Saved entries:
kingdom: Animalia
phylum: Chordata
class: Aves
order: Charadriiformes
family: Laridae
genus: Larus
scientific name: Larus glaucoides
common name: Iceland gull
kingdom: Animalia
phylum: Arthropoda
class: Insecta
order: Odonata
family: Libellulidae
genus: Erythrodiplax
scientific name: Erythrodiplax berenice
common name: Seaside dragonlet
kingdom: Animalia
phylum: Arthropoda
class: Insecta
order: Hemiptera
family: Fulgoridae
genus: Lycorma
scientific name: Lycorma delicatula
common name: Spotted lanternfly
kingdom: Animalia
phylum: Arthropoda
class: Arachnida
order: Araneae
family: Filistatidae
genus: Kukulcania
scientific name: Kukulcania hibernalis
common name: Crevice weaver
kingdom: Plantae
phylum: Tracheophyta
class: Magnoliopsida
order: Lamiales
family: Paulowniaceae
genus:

YOUR INSTRUCTIONS :: Could you rewrite every line in all of the entries above as a single numbered list, leaving out any blank lines?

OUTPUT FOR THIS TASK ::
1. kingdom: Animalia
2. phylum: Chordata
3. class: Aves
4. order: Charadriiformes
5. family: Laridae
6. genus: Larus
7. scientific name: Larus glaucoides
8. common name: Iceland gull
9. kingdom: Animalia
10. phylum: Arthropoda
11. class: Insecta
12. order: Odonata
13. family: Libellulidae
14. genus: Erythrodiplax
15. scientific name: Erythrodiplax berenice
16. common name: Seaside dragonlet
17. kingdom: Animalia
18. phylum: Arthropoda
19. class: Insecta
20. order: Hemiptera
21. family: Fulgoridae
22. genus: Lycorma
23. scientific name: Lycorma delicatula
24. common name: Spotted lanternfly
25. kingdom: Animalia
26. phylum: Arthropoda
27. class: Arachnida
28. order: Araneae
29. family: Filistatidae
30. genus: Kukulcania
31. scientific name: Kukulcania hibernalis
32. common name: Crevice weaver
33. kingdom: Plantae
34. phylum: Tracheophyta
35. class: Magnoliopsida
36. order: Lamiales
37. family: Paulowniaceae
38. genus:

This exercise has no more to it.